In recent years, weeds and other invasive species have begun taking over the meadow. For example, one goldenrod can produce more than a thousand seeds and quickly suppress other plants to the detriment of insects. The Agency expert Elīna Deksne said that last year, the Agency, together with volunteers, worked to revive the meadow.
“The reserve is an important bird and insect habitat. Here, for instance, we have gladiolus imbricatus, sea thrift, which are quite rare and endangered species,” said Deksne.
“We saw the sea thrift, for instance. We were here in the spring, and we did see it, and in summer, it was no longer there,” Deksne said.
“It has blossomed already, and won't, perhaps, bloom anymore, but the geraniums are in bloom, which is a sign that the verdure is good,” added Aija Balandiņa, the Agency's representative.
Natural meadows are disappearing in Latvia, Deksne claimed.
“Some 100 years ago, there were 30% of natural meadows in Latvia, because the economic activity was different. But now the number and volume is much smaller, some 7%, perhaps, of the whole territory of Latvia,” Elīna Deksne pointed out.

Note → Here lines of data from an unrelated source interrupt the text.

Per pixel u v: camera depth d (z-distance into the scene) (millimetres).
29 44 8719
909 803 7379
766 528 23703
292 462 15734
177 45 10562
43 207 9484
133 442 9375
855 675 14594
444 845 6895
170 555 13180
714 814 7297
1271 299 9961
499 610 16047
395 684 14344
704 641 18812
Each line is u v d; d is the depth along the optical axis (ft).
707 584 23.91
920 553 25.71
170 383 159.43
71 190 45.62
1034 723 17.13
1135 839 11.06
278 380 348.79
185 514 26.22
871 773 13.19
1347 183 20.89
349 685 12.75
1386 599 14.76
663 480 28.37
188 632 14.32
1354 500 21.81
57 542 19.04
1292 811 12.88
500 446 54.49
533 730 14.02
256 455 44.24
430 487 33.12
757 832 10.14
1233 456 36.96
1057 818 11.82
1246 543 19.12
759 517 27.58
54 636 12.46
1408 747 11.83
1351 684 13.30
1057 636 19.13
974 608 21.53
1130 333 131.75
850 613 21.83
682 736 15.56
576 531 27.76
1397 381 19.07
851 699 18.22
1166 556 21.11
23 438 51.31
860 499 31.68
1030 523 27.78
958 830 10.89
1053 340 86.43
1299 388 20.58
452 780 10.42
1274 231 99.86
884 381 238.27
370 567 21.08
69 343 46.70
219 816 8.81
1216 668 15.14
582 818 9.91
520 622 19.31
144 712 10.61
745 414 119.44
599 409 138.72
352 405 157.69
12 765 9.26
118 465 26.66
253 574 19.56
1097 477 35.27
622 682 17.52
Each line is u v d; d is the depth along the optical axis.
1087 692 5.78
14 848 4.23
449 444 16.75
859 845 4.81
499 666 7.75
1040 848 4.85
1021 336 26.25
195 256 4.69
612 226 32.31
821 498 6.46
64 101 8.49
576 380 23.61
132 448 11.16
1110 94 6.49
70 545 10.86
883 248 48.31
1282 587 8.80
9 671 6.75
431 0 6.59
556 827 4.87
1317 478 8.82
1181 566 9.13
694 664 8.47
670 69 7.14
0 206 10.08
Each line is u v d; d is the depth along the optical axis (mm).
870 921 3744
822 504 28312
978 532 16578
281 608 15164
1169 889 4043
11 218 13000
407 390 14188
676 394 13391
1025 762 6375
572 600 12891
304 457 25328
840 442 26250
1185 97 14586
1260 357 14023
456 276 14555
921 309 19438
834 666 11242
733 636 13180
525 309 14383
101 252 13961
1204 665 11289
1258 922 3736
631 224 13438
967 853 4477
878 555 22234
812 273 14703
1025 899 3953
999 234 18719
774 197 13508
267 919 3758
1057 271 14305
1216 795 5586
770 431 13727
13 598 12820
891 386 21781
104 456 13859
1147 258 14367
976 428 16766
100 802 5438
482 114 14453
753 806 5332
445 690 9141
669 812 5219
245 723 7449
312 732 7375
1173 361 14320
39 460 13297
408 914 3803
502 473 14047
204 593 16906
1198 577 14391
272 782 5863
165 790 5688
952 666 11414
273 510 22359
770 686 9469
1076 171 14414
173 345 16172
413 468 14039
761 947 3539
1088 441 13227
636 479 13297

People don't keep many cows anymore, and there aren't that many small farms, Balandiņa explained.
“All of us want to develop, but we are constantly developing at the expense of nature. That's the problem. And we don't want to understand that natural value are going down at a great speed. The speed is known to those who are working in this area, and we are concerned for the next generation and about whether we'll still be able to live here on this earth,” said Balandiņa.
She also mentioned that everything in nature is interconnected. Whenever something is destroyed, something else will perish in turn.
The Agency noted that it will continue looking for volunteers to help tend to the meadows. The next “talka” will take place in August in a meadow near the Kaņieris lake in the Ķemeri National Park.